§ WHAT YOU SHOULD DO
Please transcribe the passage of the text on solving congruences with a Bezout identity from "For the special" up to and including "most small cases.".

§ EXTRACTED TEXT

Content starts

The above method will generally be the quickest when one of the moduli $\,m\,$ is very small, since it involves checking only $\,m\,$ candidate solutions. Another optimization also applies to this system: the Bezout identity for the moduli $\,m,n = 25,4\,$ is obvious since $\,25\ {\rm mod}\ 4\, =\, 25-6(4) = 1,\, $ so $\ \ \color{#c00}{25}+\color{#0a0}{(-6)4} = 1,\,$ and we can easily "read off" the solution from a Bezout identity as follows:

$ \!\!\qquad\color{#c00}{j m} + \color{#0a0}{k n} = 1\ \ \ \Rightarrow\ \ \begin{eqnarray}&&x\equiv a\!\!\!\pmod m\\ &&x\equiv b\!\!\!\pmod n\end{eqnarray}$ $\!\iff\!$ $\begin{eqnarray} x&\equiv&\ a\,\color{#0a0}{kn}\, +\, b\,\color{#c00}{jm}&&({\rm mod}\ {mn})\\ &\equiv& a+(b\!-\!a)\color{#c00}{jm}&&({\rm mod}\ mn)\end{eqnarray}$

$\ \ \color{#c00}{25} + \color{#0a0}{(-6)4} = 1\ \ \ \Rightarrow\ \ \begin{eqnarray}&&x\equiv a\!\!\!\pmod{25}\\ &&x\equiv b\!\!\!\pmod 4\end{eqnarray}$ $\!\iff\!$ $\begin{eqnarray} x&\equiv&\ a\,\color{#0a0}{(-24)} + b\,\color{#c00}{(25)}&&({\rm mod}\ {mn})\\ &\equiv&\ a\ +\ (b\!-\!a)\,\color{#c00}{(25)}&&({\rm mod}\ mn)\end{eqnarray}$

For the special case $\ a,b\, =\,-1,1\ $ we obtain $\ x\equiv (-1)\color{#0a0}{(-24)}+(1)\color{#c00}{(25)} \equiv 49\pmod{100}.\,$ With a little practice, one can do the above in under a minute of mental arithmetic in most small cases.

Content ends

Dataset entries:
Content starts

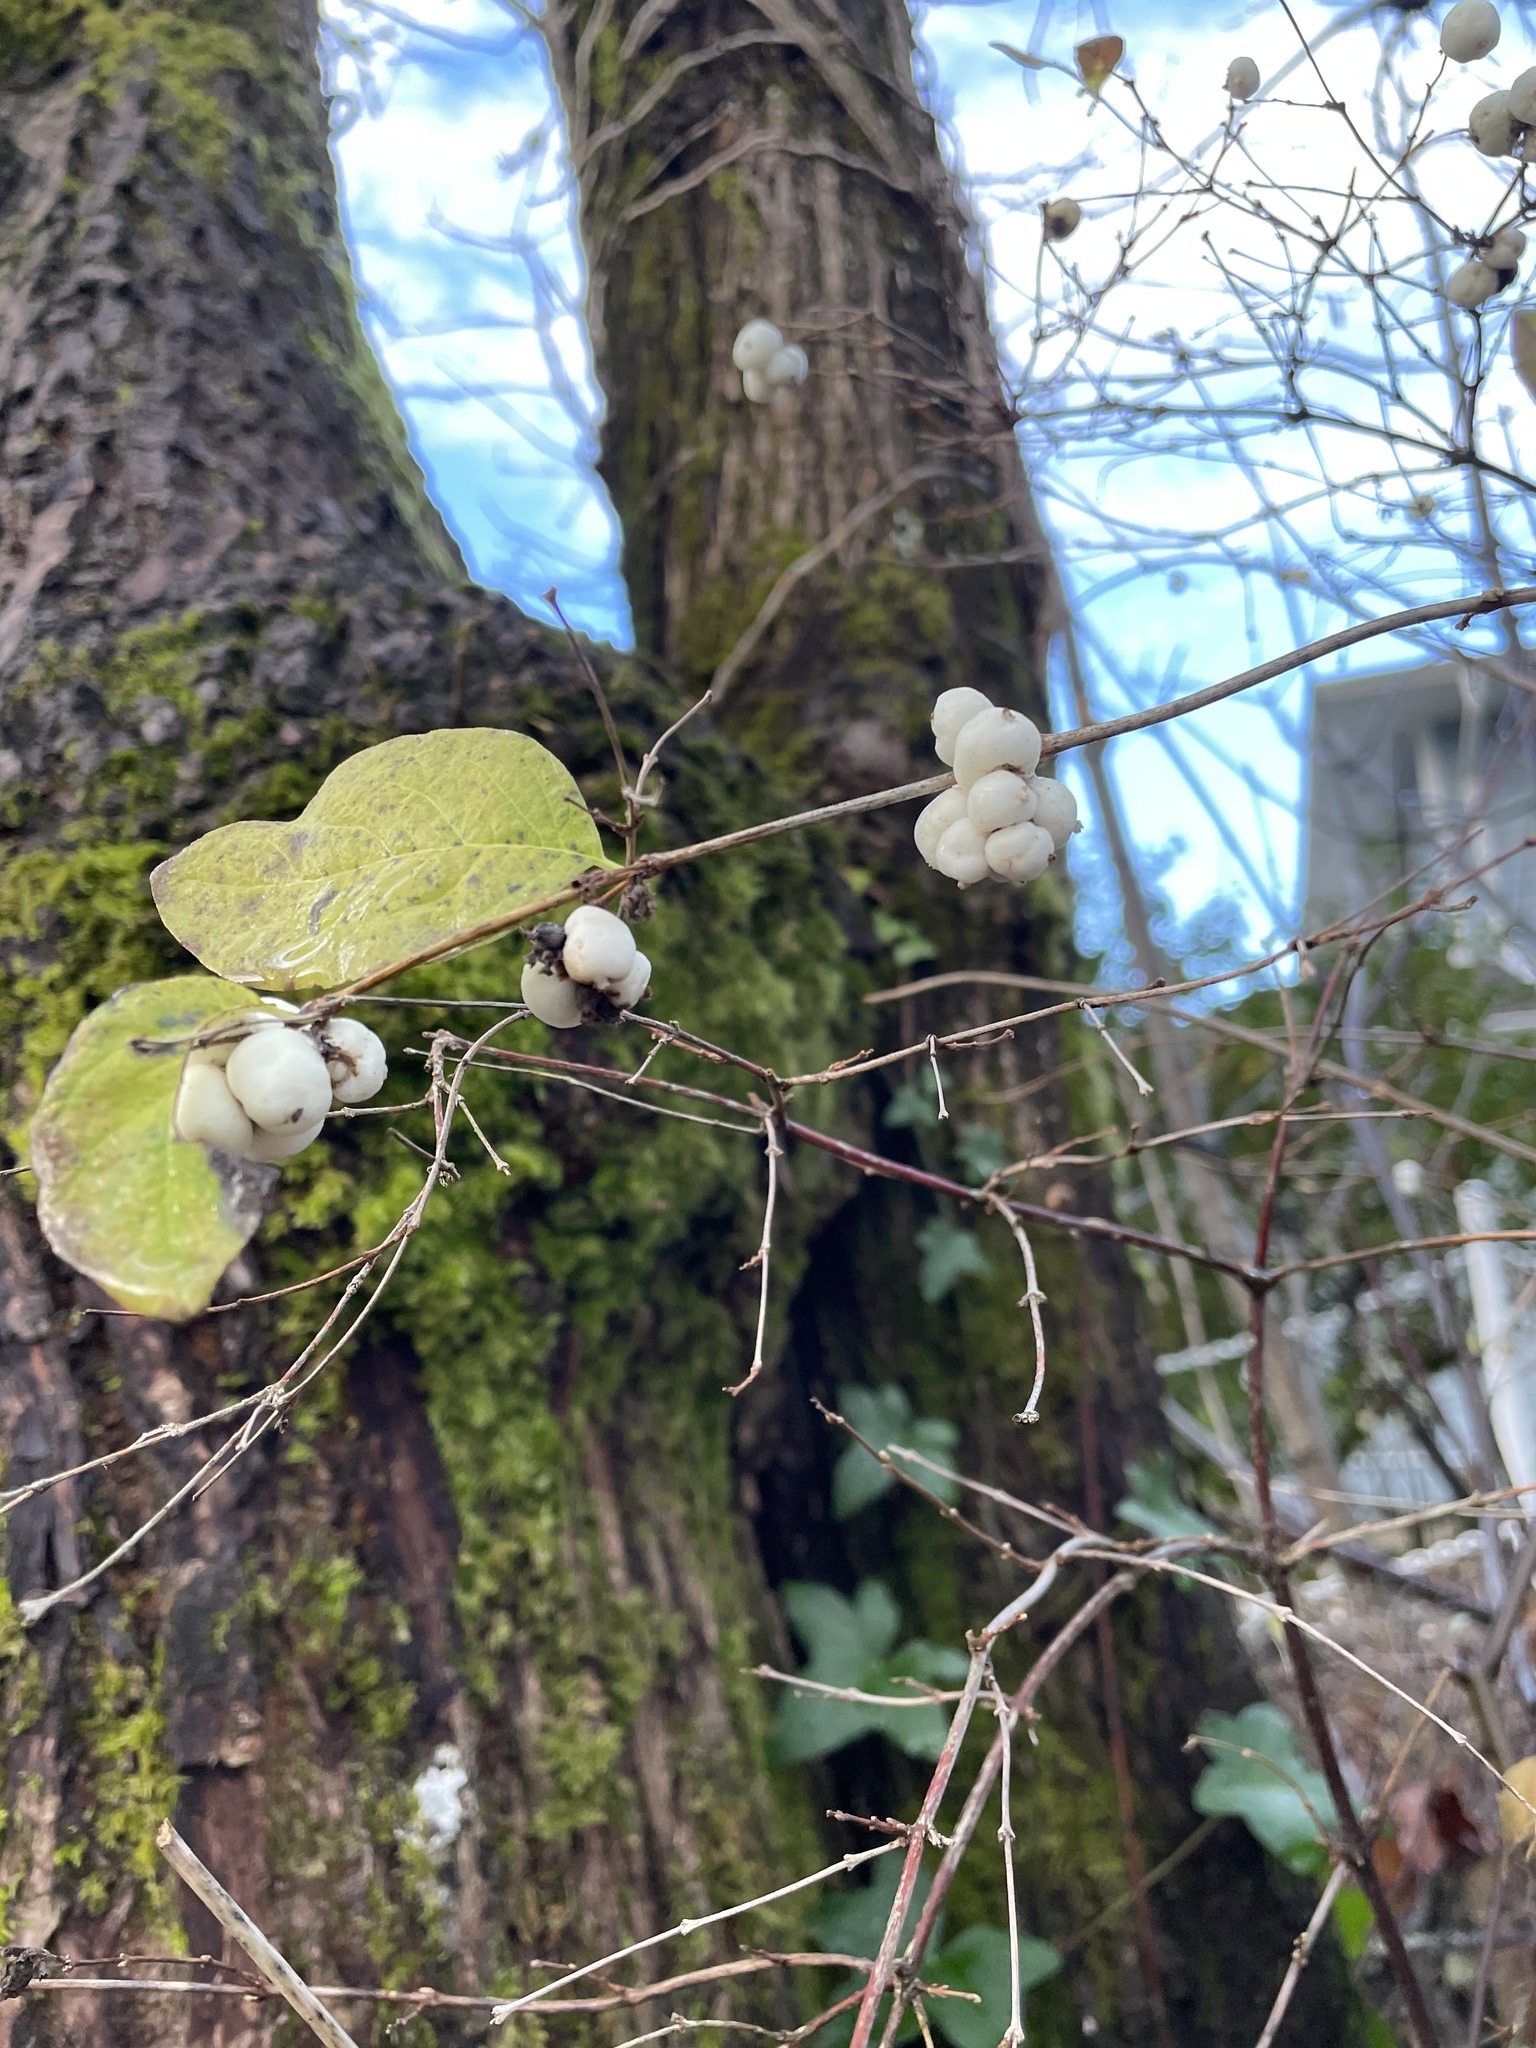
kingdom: Plantae
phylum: Tracheophyta
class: Magnoliopsida
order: Dipsacales
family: Caprifoliaceae
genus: Symphoricarpos
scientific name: Symphoricarpos albus
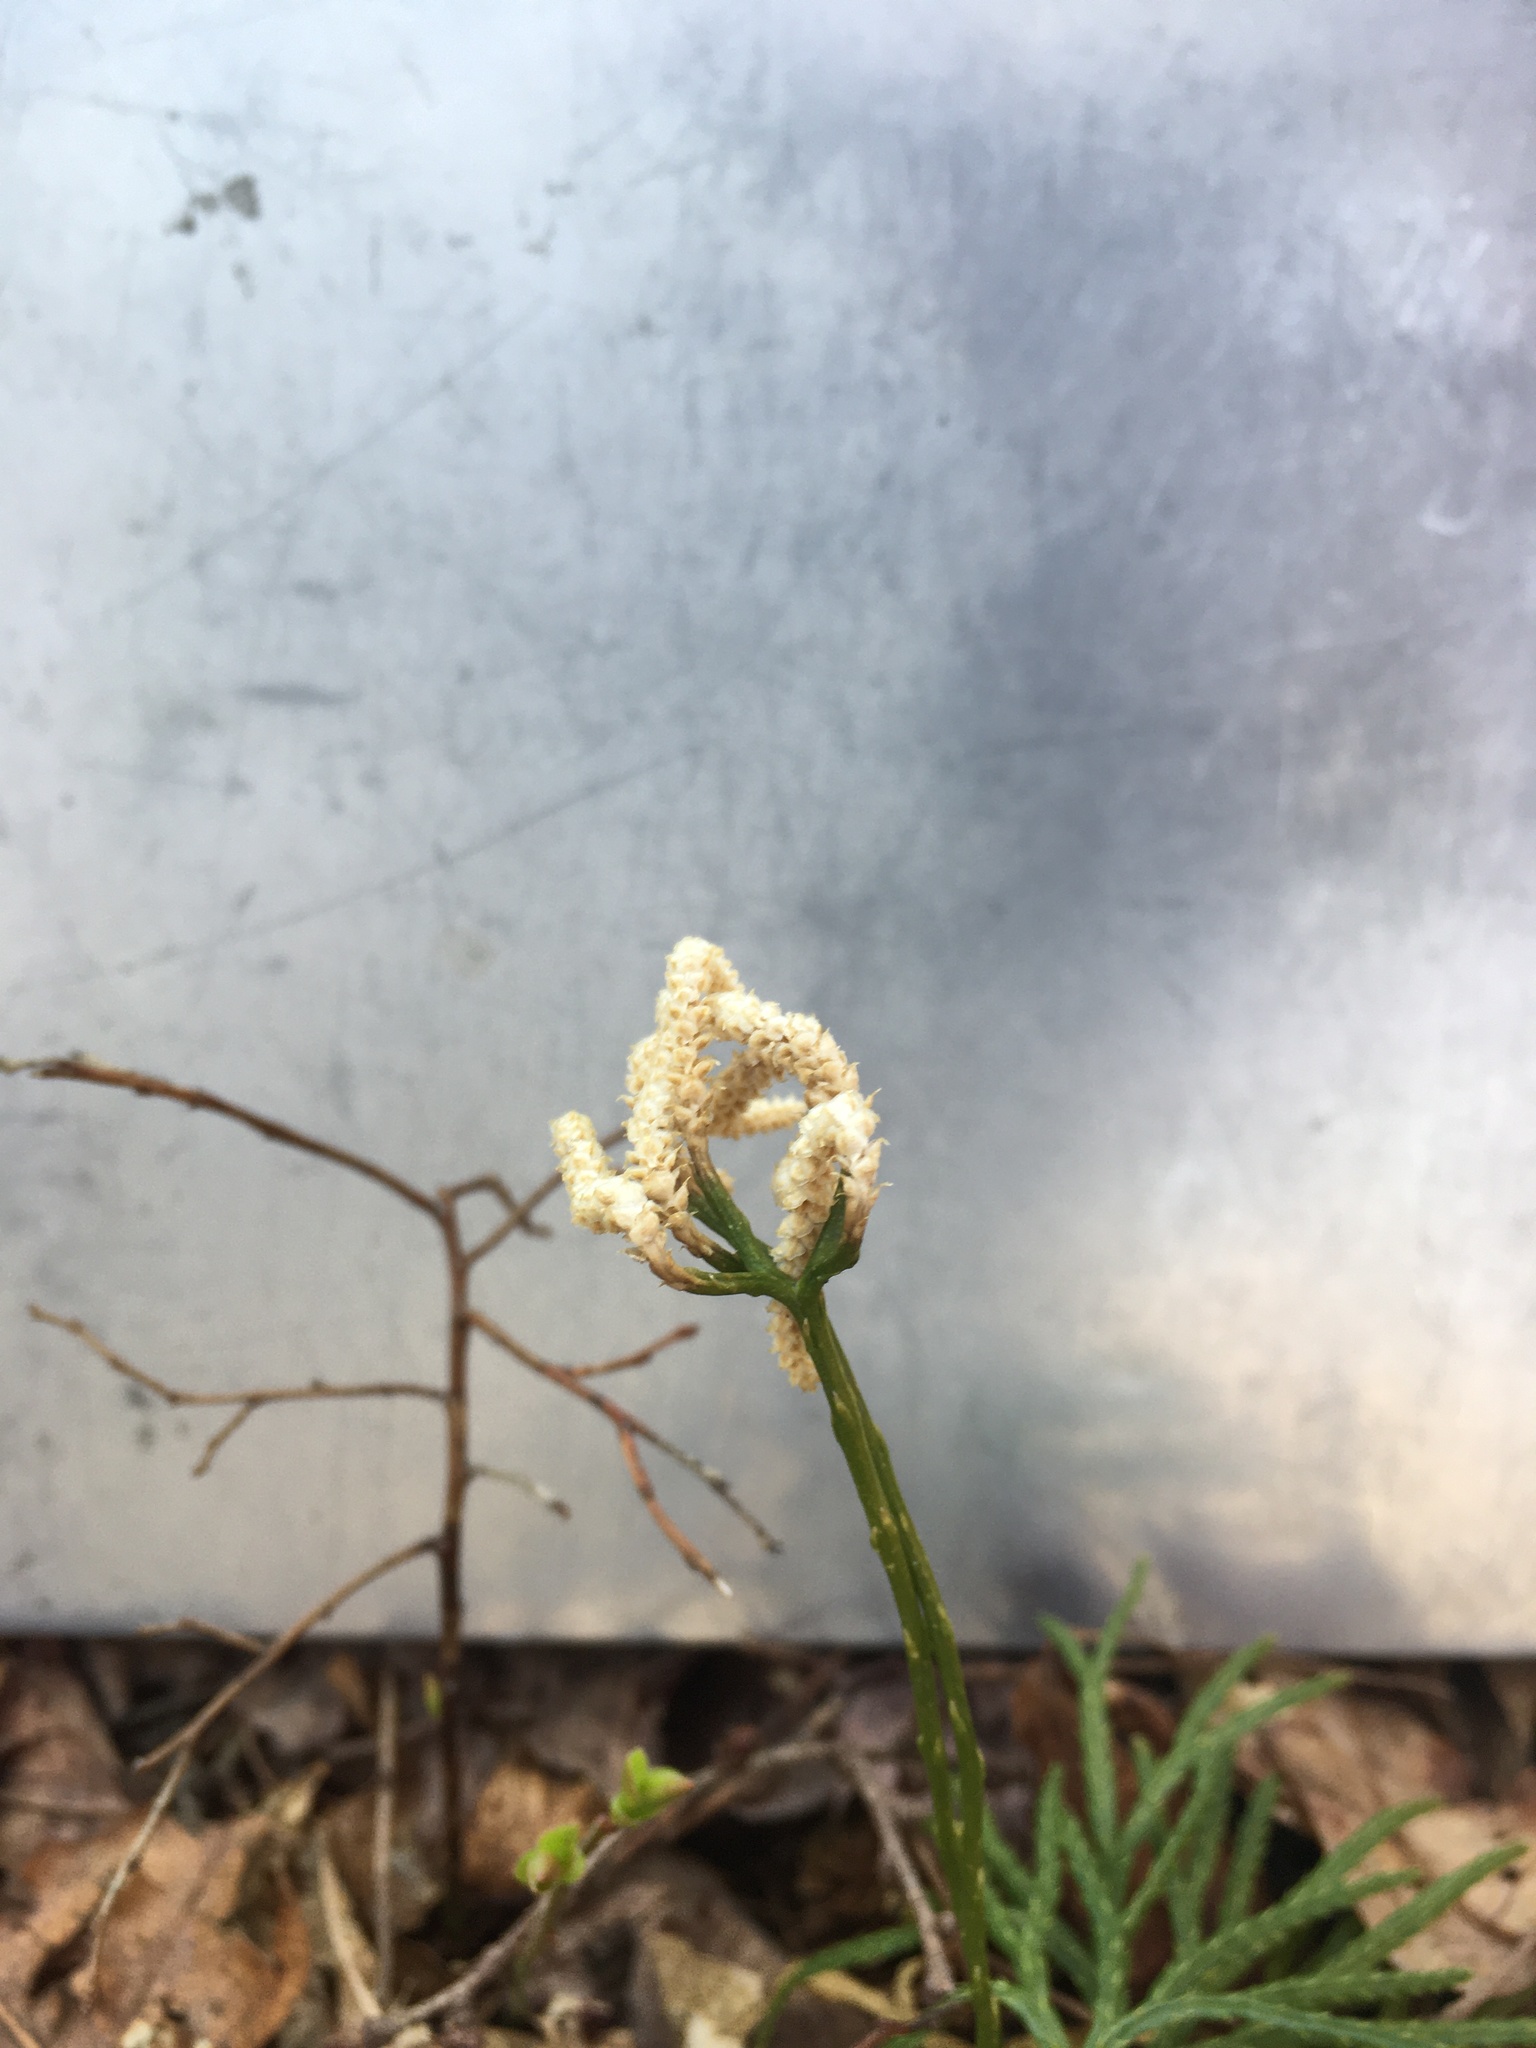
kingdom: Plantae
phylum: Tracheophyta
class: Lycopodiopsida
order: Lycopodiales
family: Lycopodiaceae
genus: Diphasiastrum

Content ends

§ EXERCISE OUTPUT
For the special case $\ a,b\, =\,-1,1\ $ we obtain $\ x\equiv (-1)\color{#0a0}{(-24)}+(1)\color{#c00}{(25)} \equiv 49\pmod{100}.\,$ With a little practice, one can do the above in under a minute of mental arithmetic in most small cases.